Source records
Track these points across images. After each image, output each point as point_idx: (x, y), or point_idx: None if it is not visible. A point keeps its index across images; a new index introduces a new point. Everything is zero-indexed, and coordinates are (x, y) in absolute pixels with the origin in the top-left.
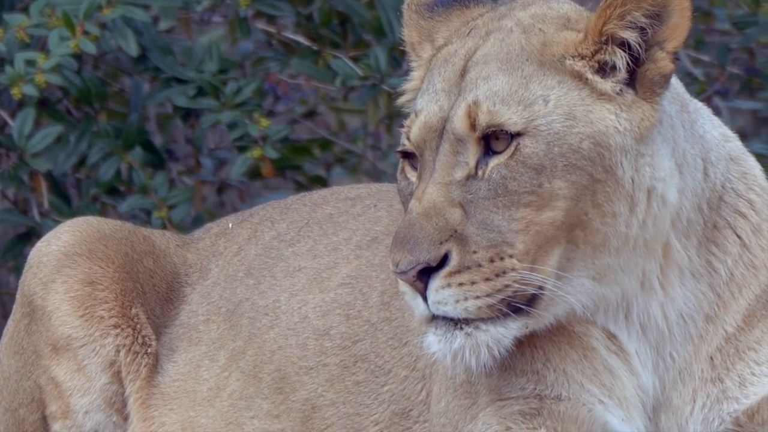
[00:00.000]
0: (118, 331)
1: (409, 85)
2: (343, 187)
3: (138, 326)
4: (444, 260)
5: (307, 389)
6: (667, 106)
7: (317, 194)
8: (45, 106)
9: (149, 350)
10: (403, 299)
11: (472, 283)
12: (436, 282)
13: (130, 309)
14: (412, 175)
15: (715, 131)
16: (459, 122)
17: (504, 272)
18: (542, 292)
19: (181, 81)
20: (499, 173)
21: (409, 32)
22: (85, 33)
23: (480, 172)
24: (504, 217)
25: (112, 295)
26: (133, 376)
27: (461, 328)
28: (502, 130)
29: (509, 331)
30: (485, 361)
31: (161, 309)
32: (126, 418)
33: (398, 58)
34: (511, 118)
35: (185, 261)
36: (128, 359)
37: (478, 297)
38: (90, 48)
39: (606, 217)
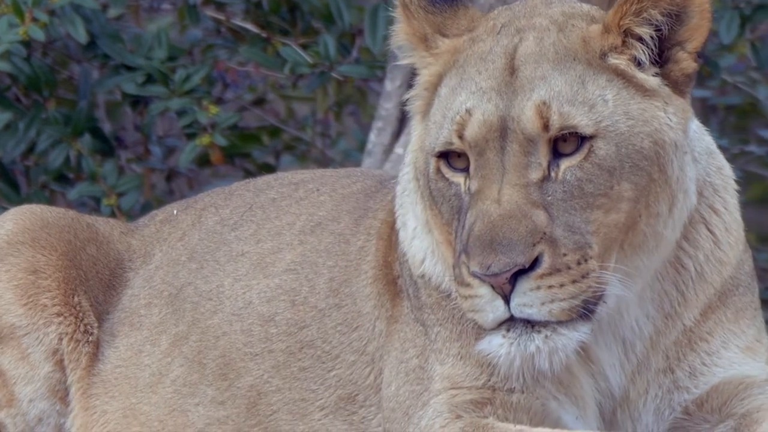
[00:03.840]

• [How to complete this task] If pictures appear in the data, do not print them; repeat the rest exactly.

• [Response to the task]
Track these points across images. After each image, output each point as point_idx: (x, y), or point_idx: None if it is not visible. A point keeps its index across images; a new index introduces a new point. Everything is zero-indexed, and coordinates are (x, y) in absolute pixels with the origin in the top-left.
[00:00.000]
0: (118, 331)
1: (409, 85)
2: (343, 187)
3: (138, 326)
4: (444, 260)
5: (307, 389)
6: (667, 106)
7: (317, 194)
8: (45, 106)
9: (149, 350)
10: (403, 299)
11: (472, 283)
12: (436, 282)
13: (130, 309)
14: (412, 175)
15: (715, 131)
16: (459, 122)
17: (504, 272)
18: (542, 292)
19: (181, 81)
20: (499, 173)
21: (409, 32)
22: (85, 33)
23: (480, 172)
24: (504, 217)
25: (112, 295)
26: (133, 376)
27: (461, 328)
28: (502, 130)
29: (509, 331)
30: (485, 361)
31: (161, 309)
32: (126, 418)
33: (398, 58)
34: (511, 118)
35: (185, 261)
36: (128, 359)
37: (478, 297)
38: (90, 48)
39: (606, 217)
[00:03.840]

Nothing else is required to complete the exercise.